The first time I heard of George Osborne, I thought his name was a joke made up by the Guardian.
millionreasons: (charlie)
Good article in the Graun about the BBC colluding with the government over the presentation of the incipient cuts in order to (in my opinion) curry favour with Dave, Gideon & chums and avoid any cuts themselves, or a clamp down on the licence fee or BBC3 being handed over to the Murdoch Cosa Nostra. I wasn't aware of the Thompson/Hilton meeting, but I've certainly noticed that when the Beeb have been doing vox pops (usually with regionally-accented members of the public), they've managed to find people who believe the cuts are inevitable, and they're scared for their job, but they know we have to clear the deficit. This sounds like a pre-1980s schoolboy being punished for something a prefect did and saying that he knows he has to be caned, he's aware that it's going to hurt but he knows it's necessary. Strangely, no-one seems to be saying: Instead of cuts to spending on the public, who haven't done anything wrong, how about, say, a Tobin tax on financial transactions? Or a 75% tax rate on earnings over £500K? Or withdrawing the civil list (or indeed, taxing the Royal Family at the same rate as other people rather than 2%) or lowering capital gains tax or cancelling Trident or taxing the aviation industry to the hilt?

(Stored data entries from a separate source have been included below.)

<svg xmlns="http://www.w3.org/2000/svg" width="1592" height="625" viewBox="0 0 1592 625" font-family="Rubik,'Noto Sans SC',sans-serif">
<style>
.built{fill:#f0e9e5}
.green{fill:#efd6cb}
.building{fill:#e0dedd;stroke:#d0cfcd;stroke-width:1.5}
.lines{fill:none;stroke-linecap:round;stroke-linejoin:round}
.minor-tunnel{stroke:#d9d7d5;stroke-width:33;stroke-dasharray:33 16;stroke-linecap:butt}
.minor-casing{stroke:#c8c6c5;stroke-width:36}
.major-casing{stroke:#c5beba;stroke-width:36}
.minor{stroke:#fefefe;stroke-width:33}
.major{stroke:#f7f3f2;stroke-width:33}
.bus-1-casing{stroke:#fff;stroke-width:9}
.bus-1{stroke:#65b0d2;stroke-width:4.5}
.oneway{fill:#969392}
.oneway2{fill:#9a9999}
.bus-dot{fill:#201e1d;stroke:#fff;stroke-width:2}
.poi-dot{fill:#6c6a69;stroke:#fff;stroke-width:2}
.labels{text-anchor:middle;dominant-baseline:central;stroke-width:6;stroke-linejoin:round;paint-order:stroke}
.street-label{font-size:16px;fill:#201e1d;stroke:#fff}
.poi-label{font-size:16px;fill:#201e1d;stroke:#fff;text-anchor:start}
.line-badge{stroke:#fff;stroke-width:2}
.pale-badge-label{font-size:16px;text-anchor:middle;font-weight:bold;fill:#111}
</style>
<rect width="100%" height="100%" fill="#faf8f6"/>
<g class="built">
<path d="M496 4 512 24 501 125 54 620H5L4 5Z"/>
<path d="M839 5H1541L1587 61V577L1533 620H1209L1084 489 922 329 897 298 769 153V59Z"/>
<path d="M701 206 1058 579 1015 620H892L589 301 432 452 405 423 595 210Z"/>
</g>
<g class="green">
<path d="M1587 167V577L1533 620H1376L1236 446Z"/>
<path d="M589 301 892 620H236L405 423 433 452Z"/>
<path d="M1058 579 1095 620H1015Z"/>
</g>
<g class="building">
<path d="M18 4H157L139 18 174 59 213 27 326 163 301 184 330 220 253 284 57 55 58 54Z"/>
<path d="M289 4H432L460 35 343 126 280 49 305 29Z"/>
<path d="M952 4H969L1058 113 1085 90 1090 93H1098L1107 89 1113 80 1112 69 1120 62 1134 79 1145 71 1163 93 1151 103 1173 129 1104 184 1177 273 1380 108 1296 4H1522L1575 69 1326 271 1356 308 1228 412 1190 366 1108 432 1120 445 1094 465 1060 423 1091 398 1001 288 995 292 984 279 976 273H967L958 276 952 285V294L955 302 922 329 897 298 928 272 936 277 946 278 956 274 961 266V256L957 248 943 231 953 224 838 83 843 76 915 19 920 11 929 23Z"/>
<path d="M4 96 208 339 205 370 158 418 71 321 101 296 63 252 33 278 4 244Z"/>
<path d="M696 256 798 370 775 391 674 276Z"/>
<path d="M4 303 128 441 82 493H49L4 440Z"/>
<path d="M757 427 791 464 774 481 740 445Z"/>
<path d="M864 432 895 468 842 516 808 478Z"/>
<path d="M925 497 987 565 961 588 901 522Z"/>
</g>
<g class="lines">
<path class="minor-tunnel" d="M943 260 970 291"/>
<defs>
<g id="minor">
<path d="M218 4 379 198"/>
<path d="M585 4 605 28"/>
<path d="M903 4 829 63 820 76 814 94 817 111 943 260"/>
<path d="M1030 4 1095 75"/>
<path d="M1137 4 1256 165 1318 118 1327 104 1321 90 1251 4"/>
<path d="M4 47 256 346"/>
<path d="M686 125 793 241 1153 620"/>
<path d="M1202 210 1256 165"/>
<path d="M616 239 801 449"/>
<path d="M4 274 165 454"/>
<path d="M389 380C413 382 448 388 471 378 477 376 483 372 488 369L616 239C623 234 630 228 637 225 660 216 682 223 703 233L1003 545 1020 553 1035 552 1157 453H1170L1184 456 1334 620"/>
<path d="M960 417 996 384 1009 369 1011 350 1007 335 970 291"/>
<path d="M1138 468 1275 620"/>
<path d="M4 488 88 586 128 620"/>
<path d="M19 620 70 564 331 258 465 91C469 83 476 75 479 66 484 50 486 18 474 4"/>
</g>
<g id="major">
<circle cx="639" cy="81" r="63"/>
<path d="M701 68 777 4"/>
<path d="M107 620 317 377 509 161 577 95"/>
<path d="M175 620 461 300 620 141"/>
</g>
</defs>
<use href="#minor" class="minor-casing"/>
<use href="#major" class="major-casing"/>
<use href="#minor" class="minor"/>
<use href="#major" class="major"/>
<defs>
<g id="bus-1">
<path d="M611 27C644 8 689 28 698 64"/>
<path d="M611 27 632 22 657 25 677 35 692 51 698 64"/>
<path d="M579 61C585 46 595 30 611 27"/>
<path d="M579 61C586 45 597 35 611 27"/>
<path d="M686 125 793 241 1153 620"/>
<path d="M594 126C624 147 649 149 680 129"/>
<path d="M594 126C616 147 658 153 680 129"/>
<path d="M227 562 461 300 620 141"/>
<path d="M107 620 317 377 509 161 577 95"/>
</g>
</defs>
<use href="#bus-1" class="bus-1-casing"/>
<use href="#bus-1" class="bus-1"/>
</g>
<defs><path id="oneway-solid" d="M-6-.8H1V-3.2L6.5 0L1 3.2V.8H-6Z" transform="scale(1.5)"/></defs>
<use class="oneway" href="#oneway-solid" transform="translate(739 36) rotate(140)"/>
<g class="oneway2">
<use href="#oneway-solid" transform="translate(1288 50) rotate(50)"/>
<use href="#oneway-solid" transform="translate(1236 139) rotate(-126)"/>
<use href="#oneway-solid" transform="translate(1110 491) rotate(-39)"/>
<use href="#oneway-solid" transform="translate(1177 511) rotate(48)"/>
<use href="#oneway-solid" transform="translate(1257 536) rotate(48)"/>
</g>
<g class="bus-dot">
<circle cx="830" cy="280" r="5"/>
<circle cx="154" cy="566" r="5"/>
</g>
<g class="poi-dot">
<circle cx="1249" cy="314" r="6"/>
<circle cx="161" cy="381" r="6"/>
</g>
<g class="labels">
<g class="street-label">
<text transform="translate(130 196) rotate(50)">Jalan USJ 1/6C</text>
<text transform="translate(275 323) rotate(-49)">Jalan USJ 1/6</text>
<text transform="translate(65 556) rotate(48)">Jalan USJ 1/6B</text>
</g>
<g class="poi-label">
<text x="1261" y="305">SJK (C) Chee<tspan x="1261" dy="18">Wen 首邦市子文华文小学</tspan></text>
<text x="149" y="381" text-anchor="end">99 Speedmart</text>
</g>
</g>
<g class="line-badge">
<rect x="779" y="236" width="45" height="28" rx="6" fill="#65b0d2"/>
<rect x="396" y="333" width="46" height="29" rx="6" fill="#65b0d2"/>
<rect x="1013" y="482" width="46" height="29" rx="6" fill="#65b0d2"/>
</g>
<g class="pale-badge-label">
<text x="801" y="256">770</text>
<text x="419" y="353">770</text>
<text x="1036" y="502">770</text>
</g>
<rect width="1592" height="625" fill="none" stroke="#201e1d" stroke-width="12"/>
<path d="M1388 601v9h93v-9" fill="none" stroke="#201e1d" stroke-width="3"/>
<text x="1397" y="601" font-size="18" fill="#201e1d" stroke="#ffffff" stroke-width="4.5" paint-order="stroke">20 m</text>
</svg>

All of these things seem to be unthinkable in this increasingly masochistic and right wing country and the regionally-accented people with their average wages of £25,000 and their Sure Start centre shut down and their library hours cut and their housing benefit reduced and their elderly care cut and their kids in classes of 40 are like lambs to their own culling. The Tory coalition government must be the first elected not on promises of free milk and honey but on the commitment to cutting the state back to its bare bones.

We're all in this together, but some are (dropped) in it more than others. I understand why the Tories don't want to tax their pals in the city who caused the recession in the first place but I don't understand why le peuple don't think the government should do so - unless the BBC cut those interviews. The bankers get their tax-funded bonuses and we don't get street-lights? How on earth does that work??